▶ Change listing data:
********************
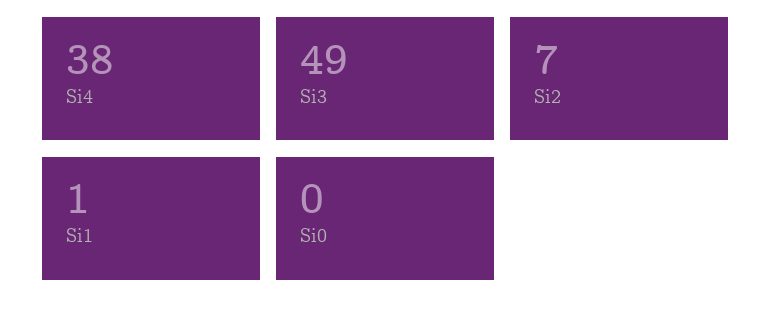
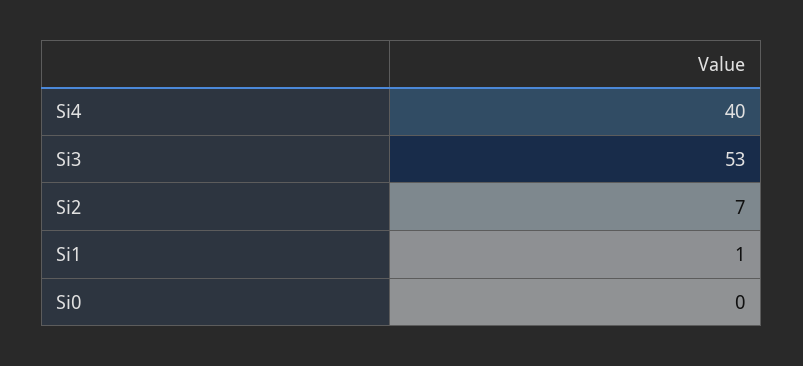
Si4: 38 -> 40
Si3: 49 -> 53

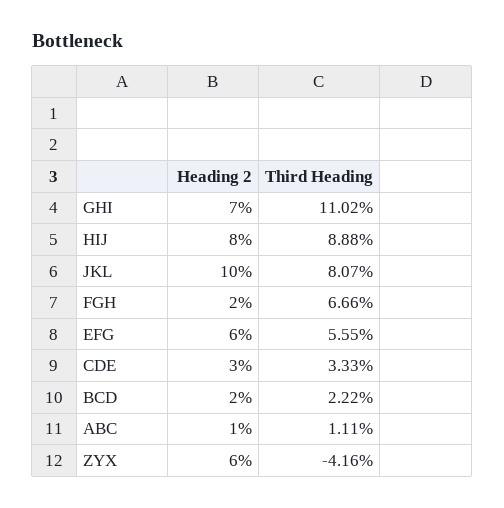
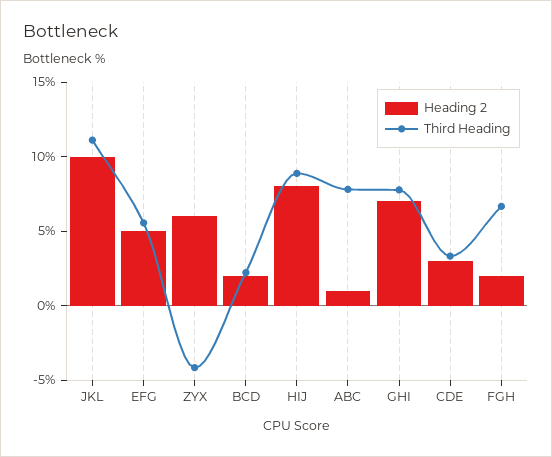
Third Heading, GHI: 11.02 -> 8
Third Heading, JKL: 8.07 -> 11
Heading 2, EFG: 6 -> 5
Third Heading, ABC: 1.11 -> 8

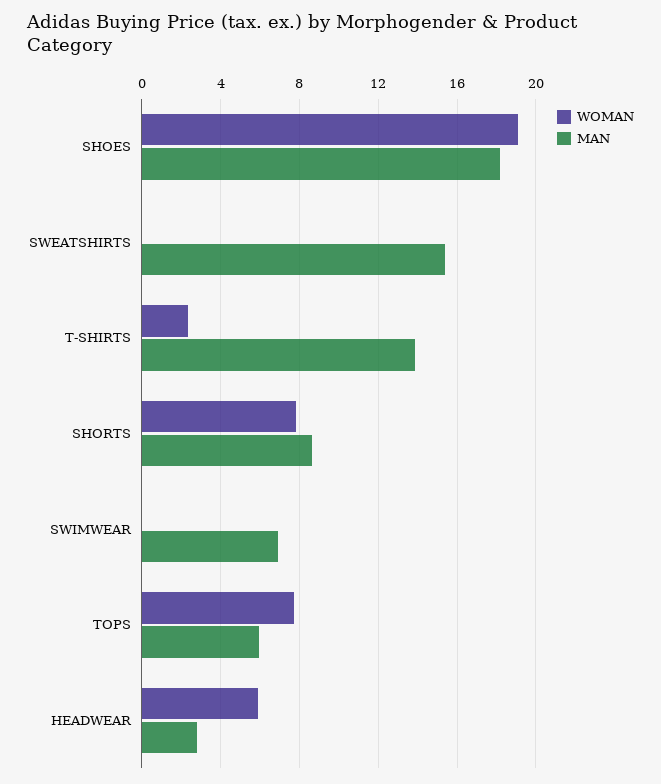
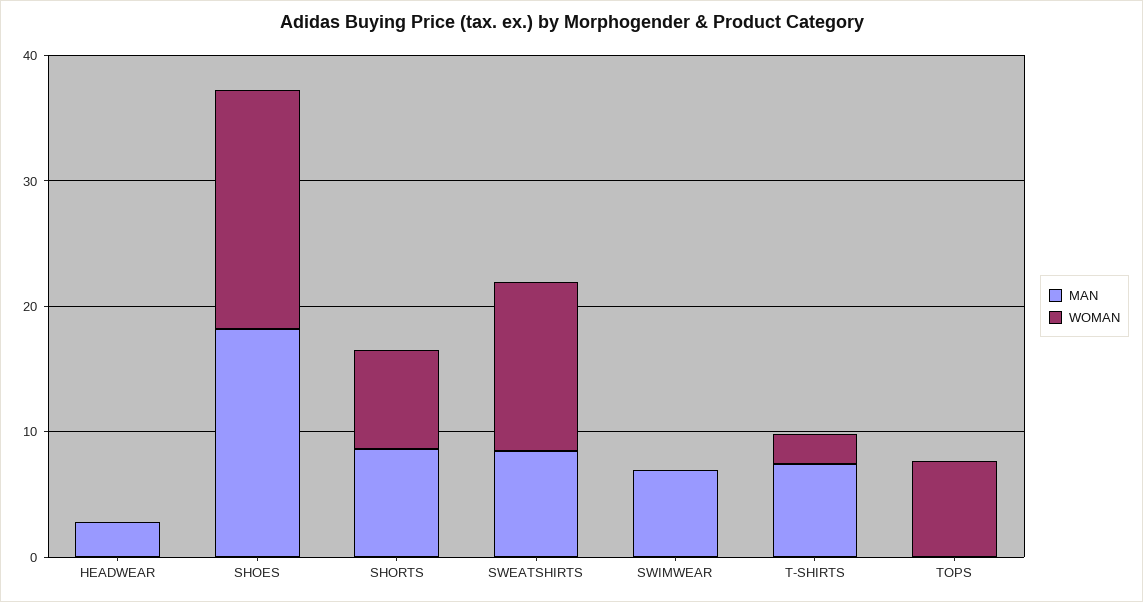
WOMAN, SWEATSHIRTS: 0 -> 14
MAN, SWEATSHIRTS: 15.5 -> 8
MAN, T-SHIRTS: 14 -> 8
MAN, TOPS: 6 -> 0
WOMAN, HEADWEAR: 6 -> 0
********************
▶ WORK INSTRUCTIONS: Search the records above for the string "SWEATSHIRTS". Copy every line that contains it.

▶ OUTPUT BELOW:
WOMAN, SWEATSHIRTS: 0 -> 14
MAN, SWEATSHIRTS: 15.5 -> 8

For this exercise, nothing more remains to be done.